In the past, approaches to lexical semantics, such as distributional semantic models (DSMs) that rely on corpus-extracted vectors (e.g. Topic Models), have provided good approximations of the word meanings. Today, despite the large amount of progress in Computer Vision due to advances in Deep learning, cross-modal representation learning remains constrained by vector representation. Techniques based on vector representation have a number of limitations: first, they do not necessarily capture the intra-class variability; second, they do not express the uncertainty associated with assigning target concepts to input data, and finally, distance between the objects is commonly computed as the dot product between their corresponding vectors, a metric which does not allow asymmetric comparisons.

In our work, we attempt to go beyond vector representation and move towards representations based on probability distributions.

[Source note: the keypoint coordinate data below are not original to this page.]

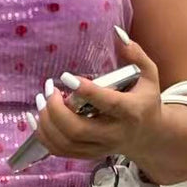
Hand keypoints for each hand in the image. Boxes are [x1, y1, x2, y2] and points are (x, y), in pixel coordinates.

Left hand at [26, 31, 163, 164]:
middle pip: (78, 129)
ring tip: (41, 101)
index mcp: (130, 111)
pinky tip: (37, 118)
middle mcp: (114, 133)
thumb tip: (116, 33)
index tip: (66, 77)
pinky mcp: (88, 154)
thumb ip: (135, 54)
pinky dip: (44, 136)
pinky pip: (60, 151)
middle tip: (48, 90)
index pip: (107, 104)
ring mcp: (100, 147)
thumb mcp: (148, 75)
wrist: (148, 135)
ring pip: (65, 142)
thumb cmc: (145, 100)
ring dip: (47, 123)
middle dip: (56, 110)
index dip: (86, 91)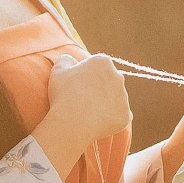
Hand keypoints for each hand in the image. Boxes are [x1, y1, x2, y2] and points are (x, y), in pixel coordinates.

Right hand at [33, 53, 131, 179]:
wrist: (73, 122)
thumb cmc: (64, 94)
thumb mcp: (58, 70)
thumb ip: (65, 60)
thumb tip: (69, 59)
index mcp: (103, 62)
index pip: (96, 65)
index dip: (85, 74)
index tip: (76, 85)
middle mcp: (118, 76)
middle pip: (108, 80)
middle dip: (98, 87)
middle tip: (81, 98)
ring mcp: (124, 97)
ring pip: (115, 98)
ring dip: (105, 102)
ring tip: (88, 112)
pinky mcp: (126, 115)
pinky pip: (118, 115)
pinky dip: (110, 118)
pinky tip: (96, 121)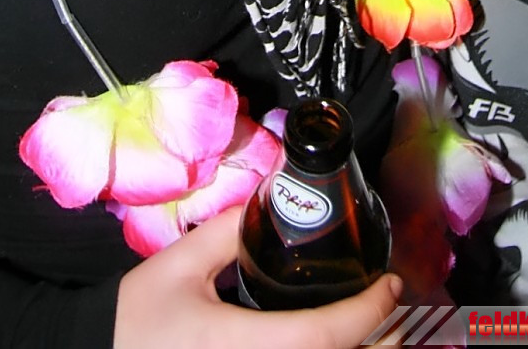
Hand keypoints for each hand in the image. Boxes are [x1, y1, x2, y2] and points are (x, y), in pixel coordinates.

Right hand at [114, 206, 402, 348]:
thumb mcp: (179, 263)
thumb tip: (270, 194)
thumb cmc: (135, 318)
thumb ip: (229, 229)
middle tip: (392, 305)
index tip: (392, 282)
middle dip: (380, 341)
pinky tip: (331, 342)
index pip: (325, 335)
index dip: (369, 312)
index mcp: (245, 345)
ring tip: (374, 327)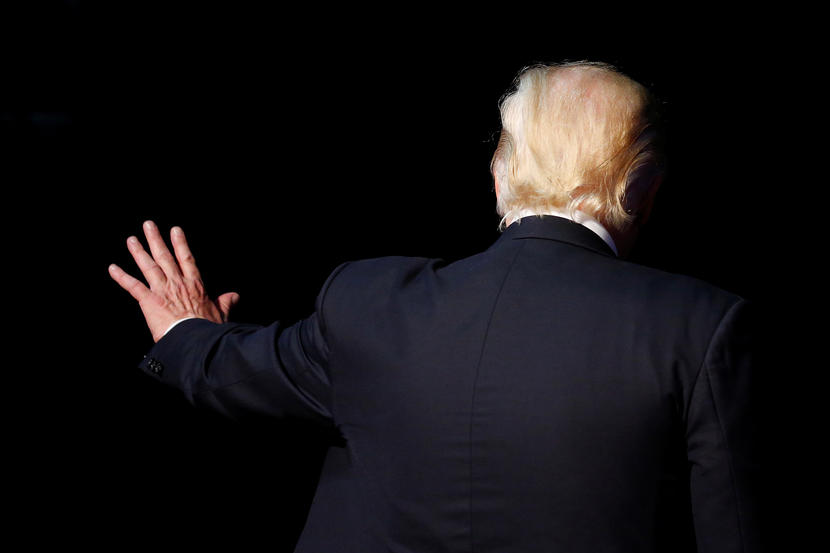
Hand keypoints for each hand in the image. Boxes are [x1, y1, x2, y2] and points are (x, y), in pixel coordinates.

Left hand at [109, 220, 239, 341]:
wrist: (195, 339)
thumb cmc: (208, 329)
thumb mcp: (221, 314)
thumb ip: (226, 302)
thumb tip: (234, 296)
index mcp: (195, 285)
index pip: (186, 259)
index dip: (180, 243)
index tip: (175, 230)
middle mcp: (177, 283)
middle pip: (165, 257)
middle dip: (156, 240)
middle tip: (148, 225)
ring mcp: (162, 290)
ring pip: (148, 266)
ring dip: (139, 252)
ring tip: (131, 239)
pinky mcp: (149, 300)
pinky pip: (133, 286)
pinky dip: (121, 277)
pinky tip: (112, 268)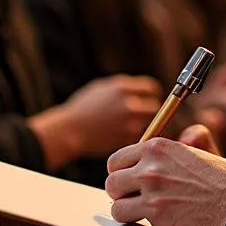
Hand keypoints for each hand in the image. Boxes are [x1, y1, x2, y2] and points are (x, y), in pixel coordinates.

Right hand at [31, 75, 162, 167]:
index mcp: (122, 87)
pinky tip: (124, 136)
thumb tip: (143, 91)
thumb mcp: (102, 88)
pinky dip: (136, 136)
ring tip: (135, 127)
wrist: (69, 130)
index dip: (153, 94)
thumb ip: (124, 88)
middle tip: (147, 116)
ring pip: (151, 124)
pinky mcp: (126, 138)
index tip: (151, 99)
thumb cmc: (83, 108)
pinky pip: (140, 136)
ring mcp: (129, 122)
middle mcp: (128, 103)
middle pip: (155, 107)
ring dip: (147, 125)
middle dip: (153, 111)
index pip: (152, 88)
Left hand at [105, 130, 225, 225]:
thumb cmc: (223, 182)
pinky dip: (130, 221)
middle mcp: (151, 164)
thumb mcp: (203, 151)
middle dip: (120, 191)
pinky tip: (143, 221)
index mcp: (159, 146)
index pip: (119, 159)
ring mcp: (151, 187)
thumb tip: (185, 136)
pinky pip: (123, 216)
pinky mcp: (154, 210)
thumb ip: (189, 141)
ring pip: (115, 199)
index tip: (128, 182)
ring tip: (137, 212)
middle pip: (113, 178)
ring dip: (124, 208)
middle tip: (131, 199)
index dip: (122, 173)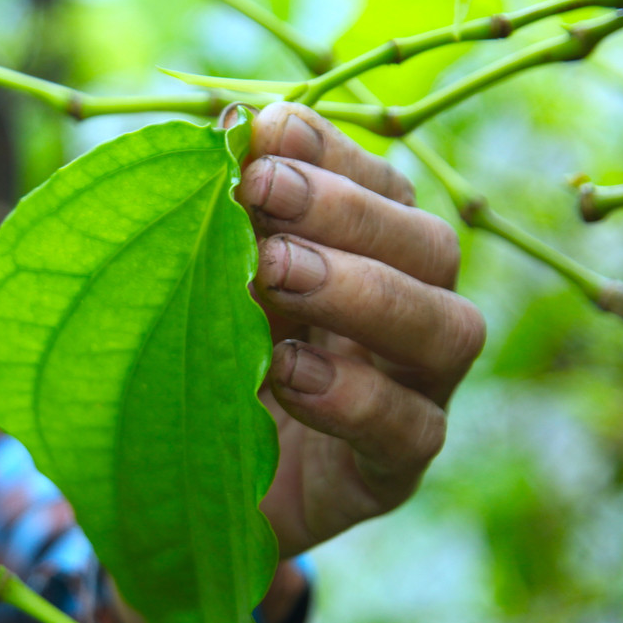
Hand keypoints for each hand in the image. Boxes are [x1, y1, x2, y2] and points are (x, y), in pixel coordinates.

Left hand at [231, 102, 485, 557]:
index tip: (260, 133)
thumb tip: (229, 129)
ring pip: (445, 328)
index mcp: (363, 258)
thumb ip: (217, 224)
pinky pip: (409, 429)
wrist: (176, 492)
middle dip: (343, 208)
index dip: (327, 153)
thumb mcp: (193, 289)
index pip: (378, 185)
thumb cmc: (189, 371)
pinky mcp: (390, 471)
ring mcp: (411, 395)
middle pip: (426, 244)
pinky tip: (289, 371)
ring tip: (274, 270)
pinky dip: (353, 396)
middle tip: (257, 191)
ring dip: (361, 289)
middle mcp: (403, 316)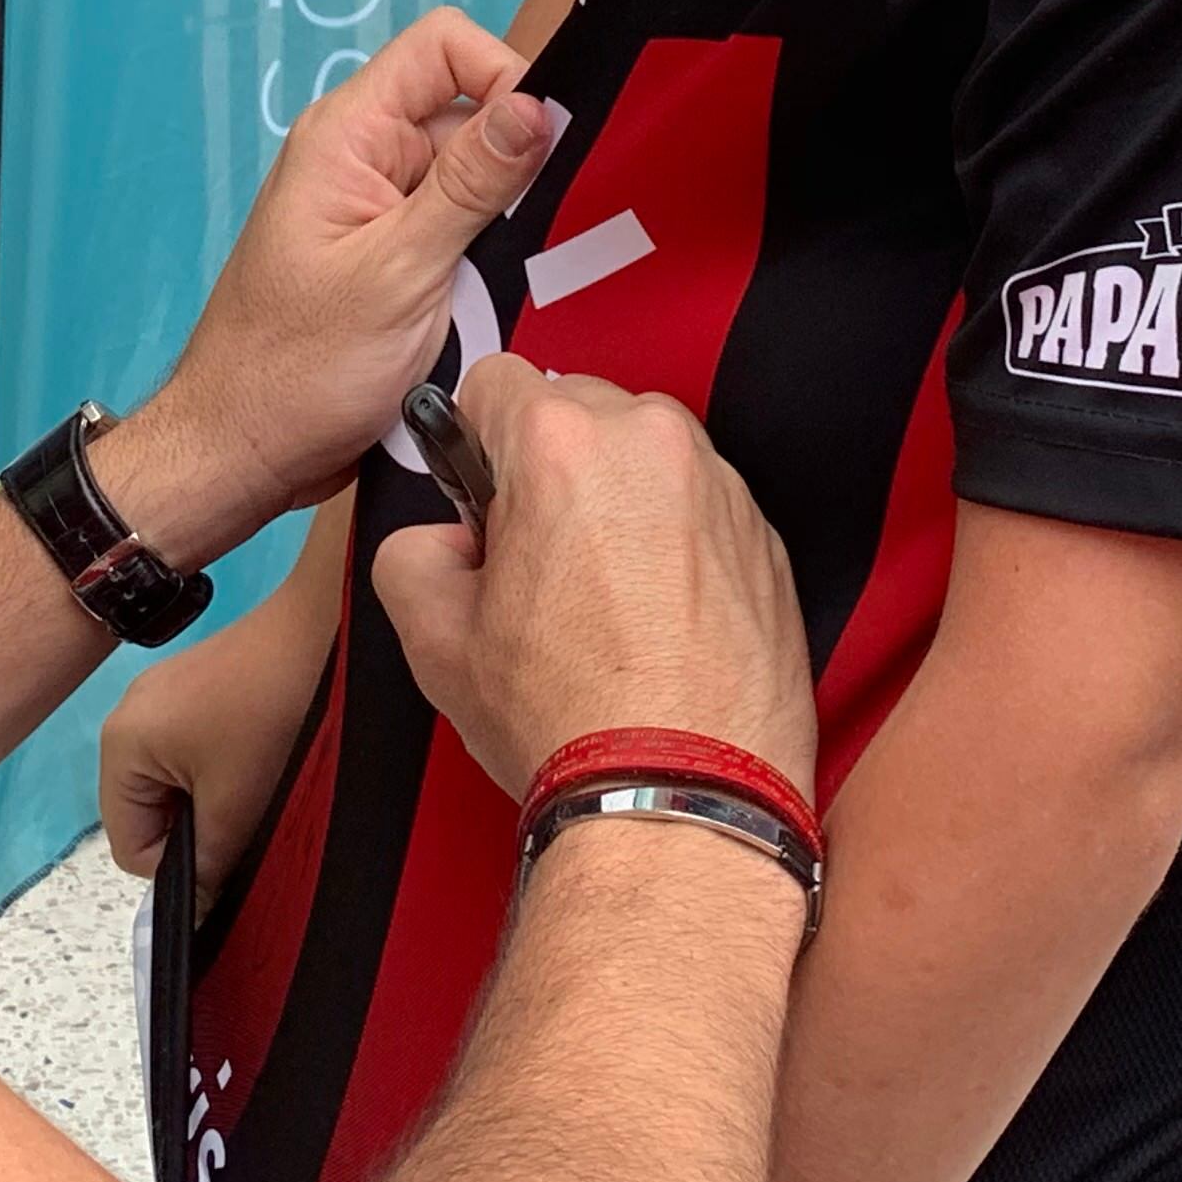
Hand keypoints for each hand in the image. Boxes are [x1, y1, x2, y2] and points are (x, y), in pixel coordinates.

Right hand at [100, 603, 323, 907]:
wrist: (317, 627)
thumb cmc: (269, 715)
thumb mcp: (236, 803)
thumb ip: (207, 861)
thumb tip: (194, 907)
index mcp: (120, 745)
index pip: (129, 846)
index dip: (177, 866)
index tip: (225, 852)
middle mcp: (125, 715)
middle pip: (145, 812)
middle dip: (191, 827)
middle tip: (243, 815)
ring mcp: (156, 694)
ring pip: (171, 782)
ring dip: (208, 796)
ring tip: (253, 780)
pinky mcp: (189, 682)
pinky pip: (188, 748)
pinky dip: (217, 763)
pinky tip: (255, 750)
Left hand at [112, 9, 564, 567]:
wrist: (243, 453)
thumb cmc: (297, 370)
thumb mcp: (400, 273)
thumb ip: (471, 185)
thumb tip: (535, 105)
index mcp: (348, 136)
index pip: (444, 48)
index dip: (503, 75)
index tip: (543, 142)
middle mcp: (362, 158)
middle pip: (468, 117)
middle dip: (511, 169)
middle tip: (528, 237)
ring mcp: (377, 211)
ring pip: (474, 184)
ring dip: (499, 230)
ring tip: (497, 286)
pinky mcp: (393, 259)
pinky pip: (460, 236)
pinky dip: (482, 267)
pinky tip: (483, 310)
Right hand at [373, 358, 813, 803]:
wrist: (682, 800)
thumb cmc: (565, 719)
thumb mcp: (433, 639)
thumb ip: (413, 553)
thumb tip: (445, 541)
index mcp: (561, 443)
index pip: (493, 381)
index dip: (471, 442)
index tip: (480, 498)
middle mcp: (651, 442)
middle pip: (578, 409)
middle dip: (550, 467)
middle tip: (538, 560)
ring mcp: (721, 486)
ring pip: (646, 456)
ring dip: (619, 498)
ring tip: (605, 598)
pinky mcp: (768, 538)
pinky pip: (702, 507)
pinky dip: (676, 540)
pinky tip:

In particular, we use Gaussian embedding which innately incorporates uncertainty and forms a basis upon which various divergences can be defined (e.g. f-divergence). In addition, we consider transferring representations learnt from images to text for better distributional semantic models. We draw inspiration from earlier work on kernels on distributions to propose an embedding space for words and images for efficient cross-modal representation learning and show how one can transfer from visual mode to language mode or vice-versa.

Finally, we demonstrate examples in learning word representation, image annotation and retrieval, and zero-shot learning.